YOUR INSTRUCTIONS:
From the records below, copy out exactly the lines from the one containing "ring mcp: (278, 312)" to the one containing "pinky tip: (230, 322)", both included. Add nothing else.

-------- DATA PROVIDED --------

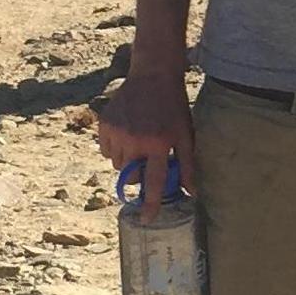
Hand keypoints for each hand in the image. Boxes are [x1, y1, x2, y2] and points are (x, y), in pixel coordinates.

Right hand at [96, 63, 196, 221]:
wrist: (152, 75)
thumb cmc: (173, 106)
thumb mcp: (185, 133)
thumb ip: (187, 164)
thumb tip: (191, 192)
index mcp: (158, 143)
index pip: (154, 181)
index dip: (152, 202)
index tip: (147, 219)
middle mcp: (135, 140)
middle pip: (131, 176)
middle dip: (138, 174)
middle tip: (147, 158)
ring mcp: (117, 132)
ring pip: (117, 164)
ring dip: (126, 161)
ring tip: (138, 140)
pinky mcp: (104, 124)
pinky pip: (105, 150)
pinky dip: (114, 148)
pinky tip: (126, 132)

--------
-------- DATA PROVIDED --------

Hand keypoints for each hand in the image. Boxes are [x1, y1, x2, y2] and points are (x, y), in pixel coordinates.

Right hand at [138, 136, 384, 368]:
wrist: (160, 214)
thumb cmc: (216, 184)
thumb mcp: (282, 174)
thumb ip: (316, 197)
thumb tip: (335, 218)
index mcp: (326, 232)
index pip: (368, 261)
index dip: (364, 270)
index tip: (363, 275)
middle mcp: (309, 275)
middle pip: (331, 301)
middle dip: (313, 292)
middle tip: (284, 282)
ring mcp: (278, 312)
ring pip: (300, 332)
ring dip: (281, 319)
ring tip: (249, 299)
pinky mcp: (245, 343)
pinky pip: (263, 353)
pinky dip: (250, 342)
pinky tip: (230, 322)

--------

EXERCISE OUTPUT:
ring mcp: (278, 312)
ring pip: (300, 332)
ring dip: (281, 319)
ring tip: (249, 299)
pinky mcp: (245, 343)
pinky pip: (263, 353)
pinky dip: (250, 342)
pinky tip: (230, 322)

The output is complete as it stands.